Чуть дальше, чуть ближе.

– Цветы, да? – сказал Камье.

– Видел? – сказал Мерсье.

– Я видел два-три зыбких огонька, – сказал Камье.

– Просто надо привыкнуть, – сказал Мерсье.

– С тем же успехом я могу ткнуть себя пальцем в глаз, – сказал Камье.

– Это Остров блаженных, в который верили древние, – сказал Мерсье.

– Они были нетребовательны, – сказал Камье.

– Вот увидишь, – сказал Мерсье, – ты плохо смотрел, но теперь ты уже не забудешь, ты вернешься.

– Что это за мрачный барак? – сказал Камье. – Хлебопекарня?

– Здесь я его встретил, – сказал Мерсье.

– Кого? – сказал Камье.

– Уотта, – сказал Мерсье. – Он сказал, что часто сюда приходит.

– Что это за здание? – сказал Камье.

– Больница, – сказал Мерсье. – Для кожных болезней.

– Это для меня, – сказал Камье.

– И слизистой оболочки, – сказал Мерсье. Он прислушался. – Сегодня не слишком воют, – сказал он.

– Может быть, еще рано, – сказал Камье.

Камье встал и подошел к воде.

– Осторожно, – сказал Мерсье.

Камье вернулся на скамейку.

– Помнишь попугая? – сказал Мерсье.

– Я помню козу, – сказал Камье.

– Я думаю, он умер, – сказал Мерсье.

– Мы встречали не так уж много животных, – сказал Камье.

– Я думаю, в тот день, когда она сказала нам, что отдала его в деревню, он был уже мертвый, – сказал Мерсье.

– Не беспокойся о нем, – сказал Камье.

Он во второй раз подошел к воде.

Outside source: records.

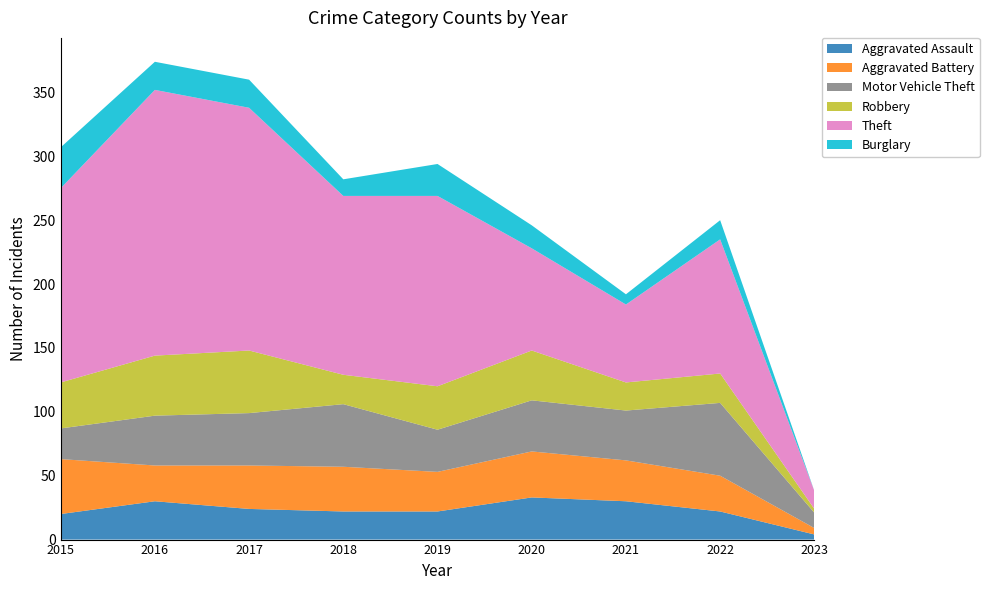

Reading right to left, extract all data points from this chart.

Aggravated Assault: 2023=4	2022=22	2021=30	2020=33	2019=22	2018=22	2017=24	2016=30	2015=20
Aggravated Battery: 2023=5	2022=28	2021=32	2020=36	2019=31	2018=35	2017=34	2016=28	2015=43
Motor Vehicle Theft: 2023=12	2022=57	2021=39	2020=40	2019=33	2018=49	2017=41	2016=39	2015=24
Robbery: 2023=3	2022=23	2021=22	2020=39	2019=34	2018=23	2017=49	2016=47	2015=36
Theft: 2023=14	2022=105	2021=61	2020=80	2019=149	2018=140	2017=190	2016=208	2015=152
Burglary: 2023=0	2022=15	2021=8	2020=18	2019=25	2018=13	2017=22	2016=22	2015=32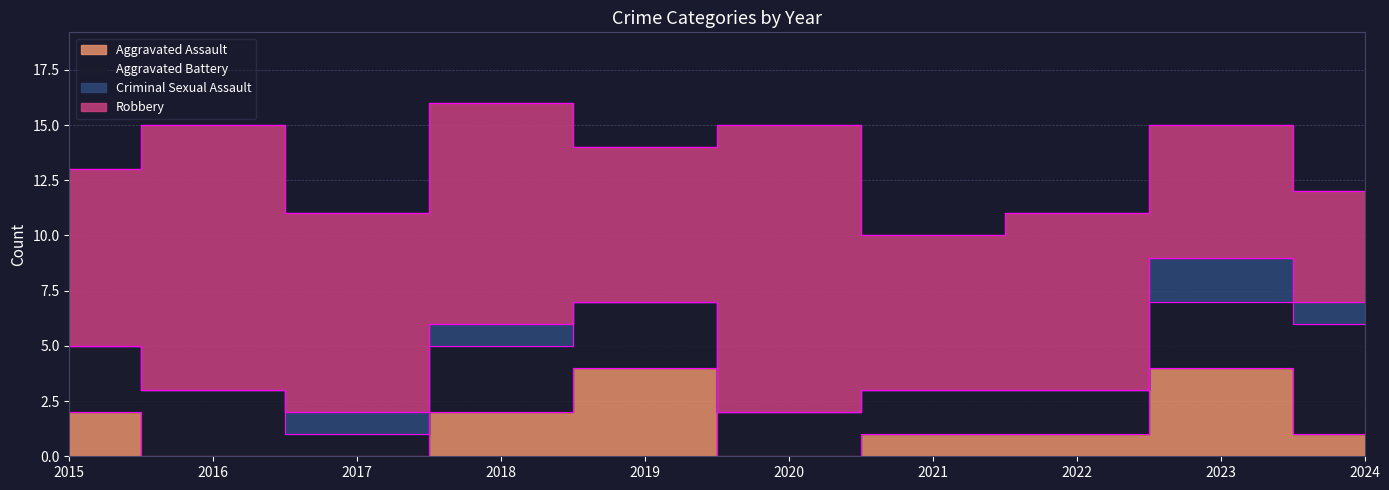

Is it true that Criminal Sexual Assault equals 1 at 2021?

False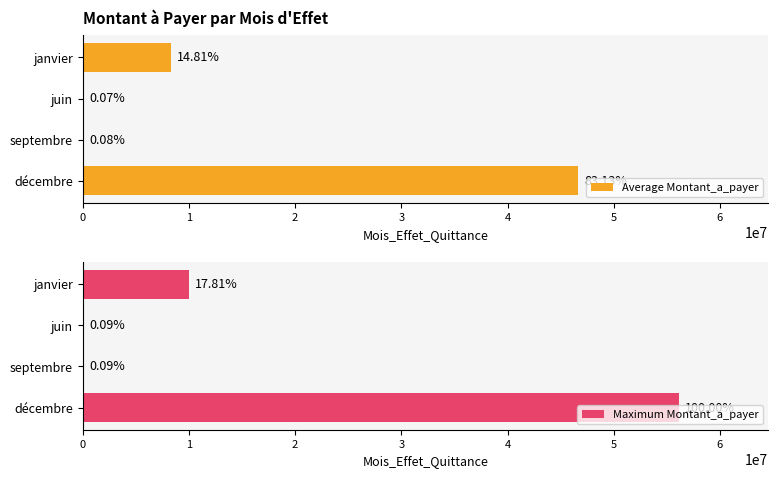

How many groups of bars are there?

4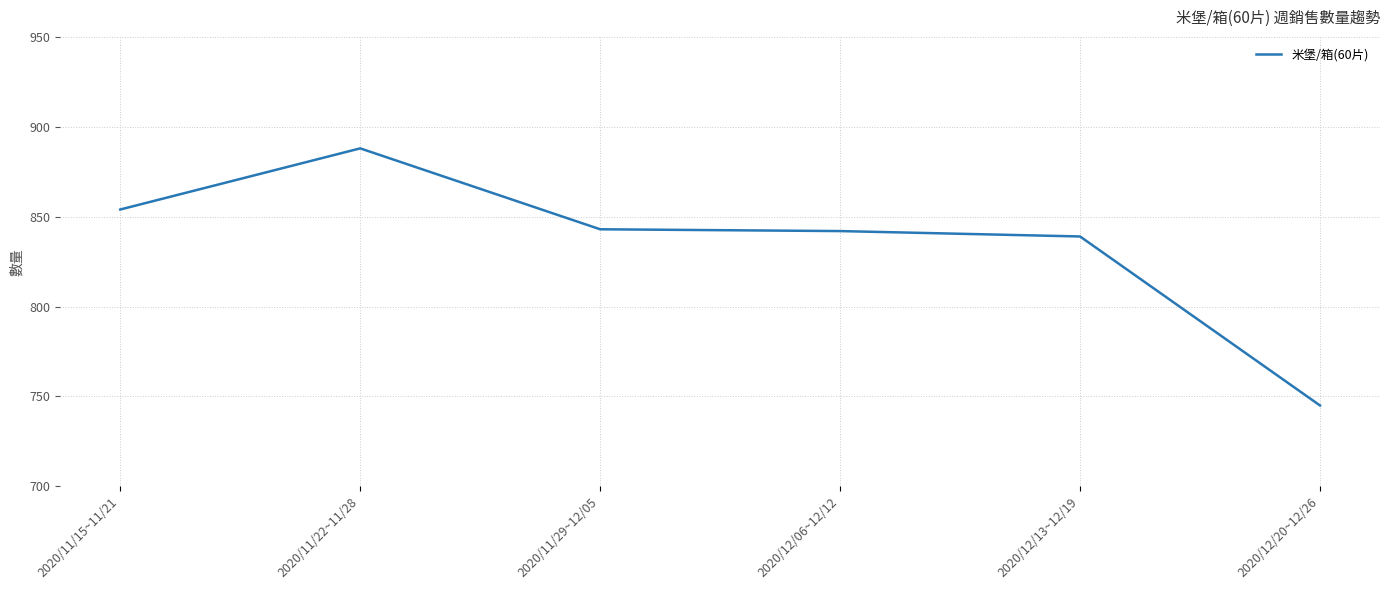

Does the chart display data point markers on the line(s)?

No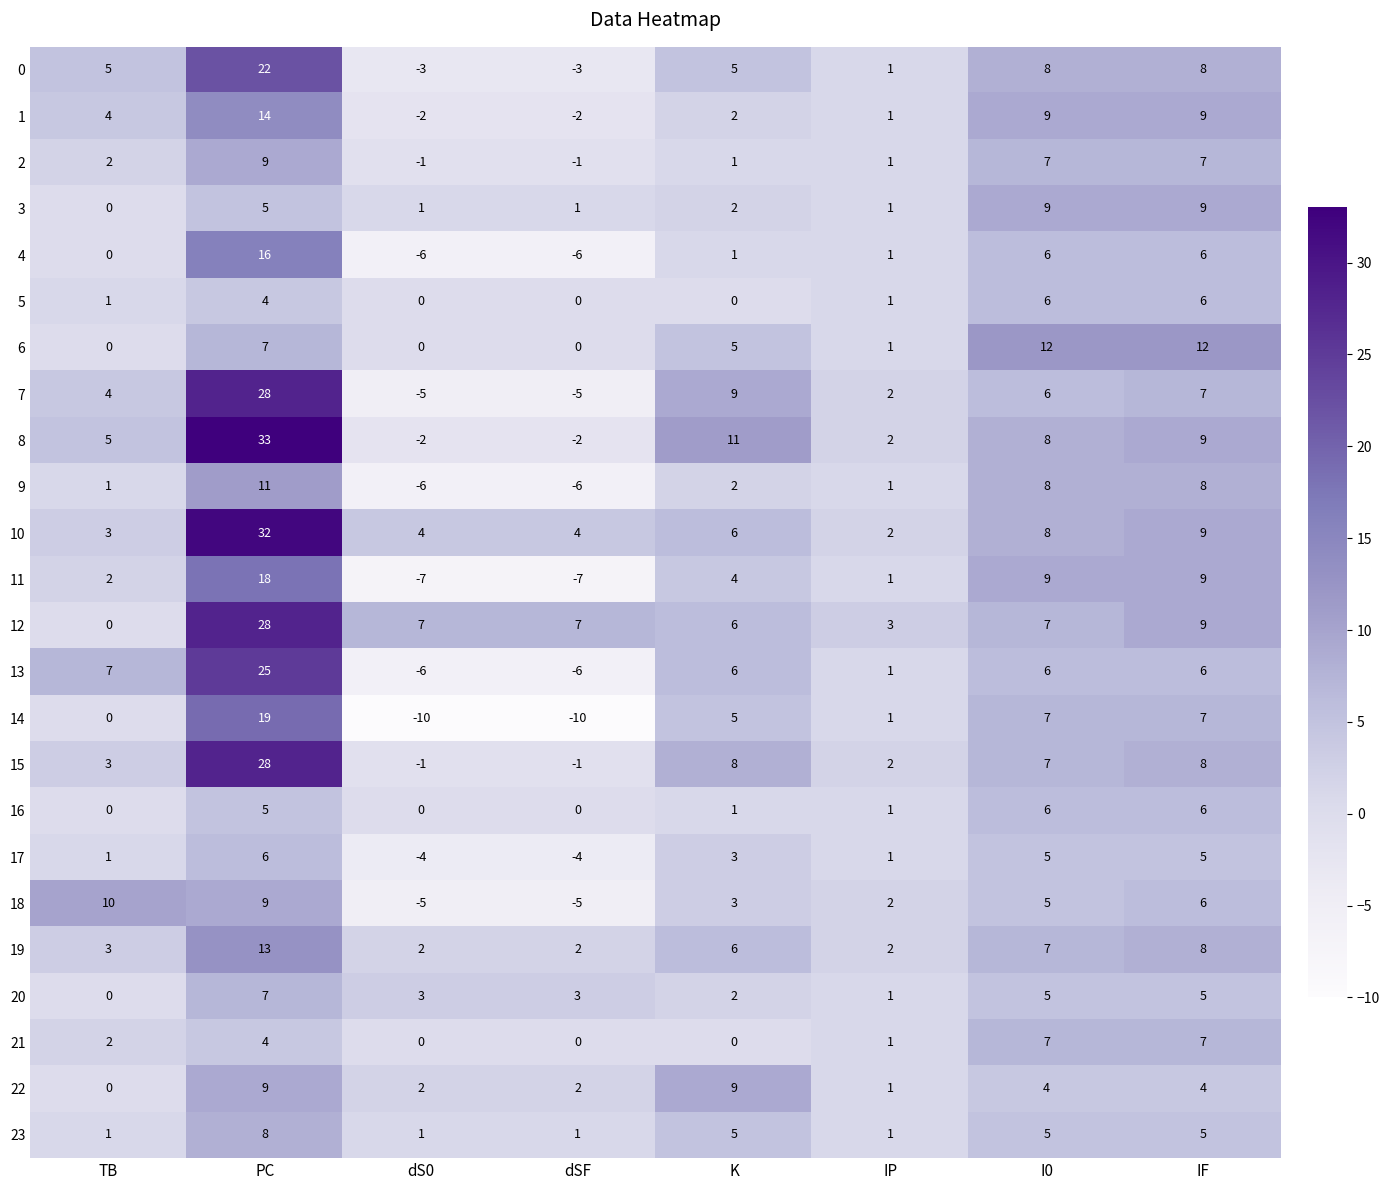

What is the average value of the 23 series?

3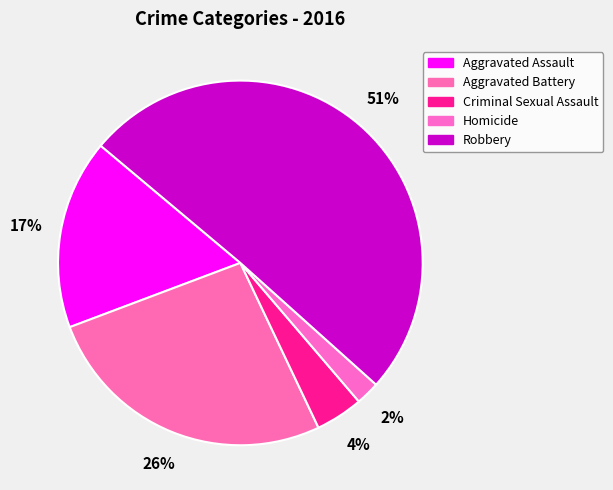

Rank the categories by value from lowest to highest.

Homicide, Criminal Sexual Assault, Aggravated Assault, Aggravated Battery, Robbery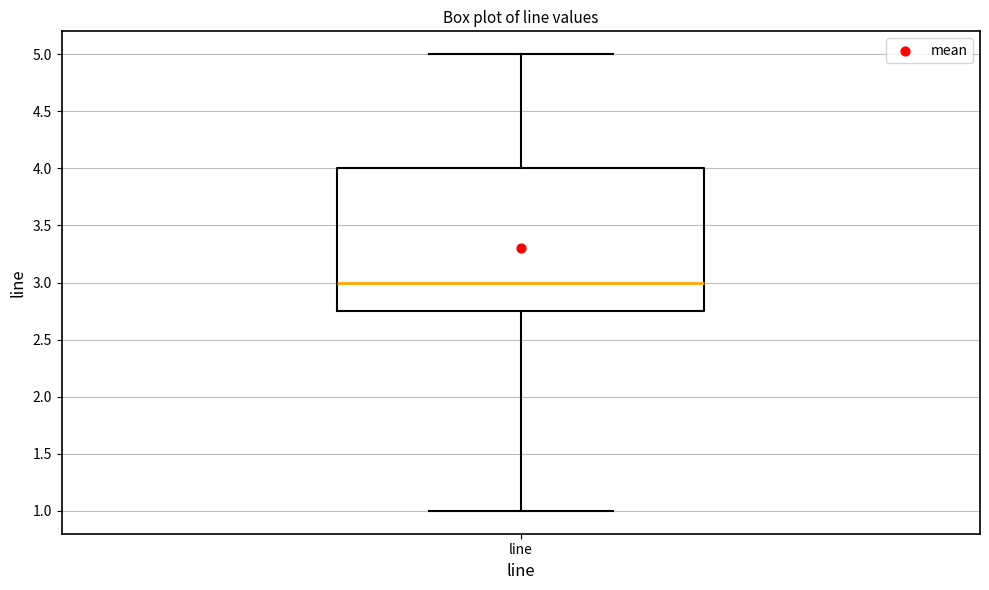

Read this box plot against the y-axis: the position of the median line, the range covered by the box, and the ends of both whiskers. The values are not printed on the chart, so give them approximately, as read against the axis.

median 3.00, box 2.75 to 4.00, whiskers 1.00 to 5.00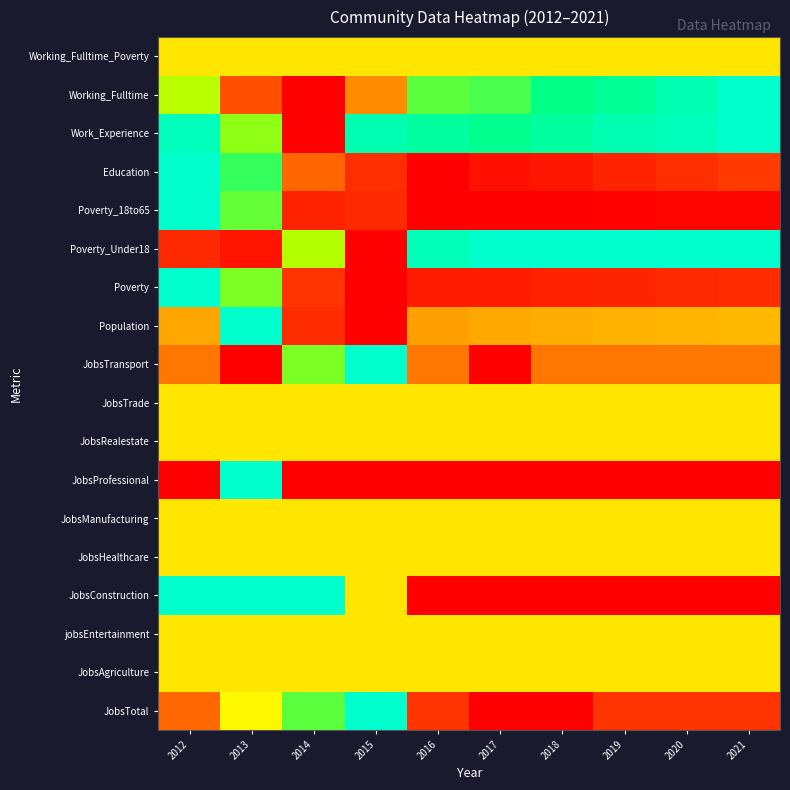

Reading right to left, list all the values displayed in this chart.

JobsTotal: 2021=0.1	2020=0.1	2019=0.1	2018=0.0	2017=0.0	2016=0.1	2015=1.0	2014=0.8	2013=0.6	2012=0.2
JobsAgriculture: 2021=0.5	2020=0.5	2019=0.5	2018=0.5	2017=0.5	2016=0.5	2015=0.5	2014=0.5	2013=0.5	2012=0.5
jobsEntertainment: 2021=0.5	2020=0.5	2019=0.5	2018=0.5	2017=0.5	2016=0.5	2015=0.5	2014=0.5	2013=0.5	2012=0.5
JobsConstruction: 2021=0.0	2020=0.0	2019=0.0	2018=0.0	2017=0.0	2016=0.0	2015=0.5	2014=1.0	2013=1.0	2012=1.0
JobsHealthcare: 2021=0.5	2020=0.5	2019=0.5	2018=0.5	2017=0.5	2016=0.5	2015=0.5	2014=0.5	2013=0.5	2012=0.5
JobsManufacturing: 2021=0.5	2020=0.5	2019=0.5	2018=0.5	2017=0.5	2016=0.5	2015=0.5	2014=0.5	2013=0.5	2012=0.5
JobsProfessional: 2021=0.0	2020=0.0	2019=0.0	2018=0.0	2017=0.0	2016=0.0	2015=0.0	2014=0.0	2013=1.0	2012=0.0
JobsRealestate: 2021=0.5	2020=0.5	2019=0.5	2018=0.5	2017=0.5	2016=0.5	2015=0.5	2014=0.5	2013=0.5	2012=0.5
JobsTrade: 2021=0.5	2020=0.5	2019=0.5	2018=0.5	2017=0.5	2016=0.5	2015=0.5	2014=0.5	2013=0.5	2012=0.5
JobsTransport: 2021=0.2	2020=0.2	2019=0.2	2018=0.2	2017=0.0	2016=0.2	2015=1.0	2014=0.8	2013=0.0	2012=0.2
Population: 2021=0.4	2020=0.4	2019=0.4	2018=0.4	2017=0.4	2016=0.3	2015=0.0	2014=0.1	2013=1.0	2012=0.3
Poverty: 2021=0.1	2020=0.1	2019=0.1	2018=0.1	2017=0.1	2016=0.1	2015=0.0	2014=0.1	2013=0.8	2012=1.0
Poverty_Under18: 2021=1.0	2020=1.0	2019=1.0	2018=1.0	2017=1.0	2016=1.0	2015=0.0	2014=0.7	2013=0.0	2012=0.1
Poverty_18to65: 2021=0.0	2020=0.0	2019=0.0	2018=0.0	2017=0.0	2016=0.0	2015=0.1	2014=0.1	2013=0.8	2012=1.0
Education: 2021=0.1	2020=0.1	2019=0.1	2018=0.1	2017=0.0	2016=0.0	2015=0.1	2014=0.2	2013=0.8	2012=1.0
Work_Experience: 2021=1.0	2020=1.0	2019=0.9	2018=0.9	2017=0.9	2016=0.9	2015=0.9	2014=0.0	2013=0.7	2012=1.0
Working_Fulltime: 2021=1.0	2020=0.9	2019=0.9	2018=0.9	2017=0.8	2016=0.8	2015=0.3	2014=0.0	2013=0.2	2012=0.7
Working_Fulltime_Poverty: 2021=0.5	2020=0.5	2019=0.5	2018=0.5	2017=0.5	2016=0.5	2015=0.5	2014=0.5	2013=0.5	2012=0.5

Некоторое время смотрел на воду, потом вернулся на скамейку.

– Ладно, я пошел, – сказал он. – Прощай, Мерсье.

– Спокойной ночи, – сказал Мерсье.

Он смотрел в одиночестве, как гаснет небо, как сгущается тьма. Когда горизонт канул, он по-прежнему не отрывал от него взгляда, потому что по опыту знал, что возможны проблески. В темноте он и слышал лучше, он слышал звуки, которые скрывал от него долгий день, человеческий шепот, например, и шорох дождя по воде.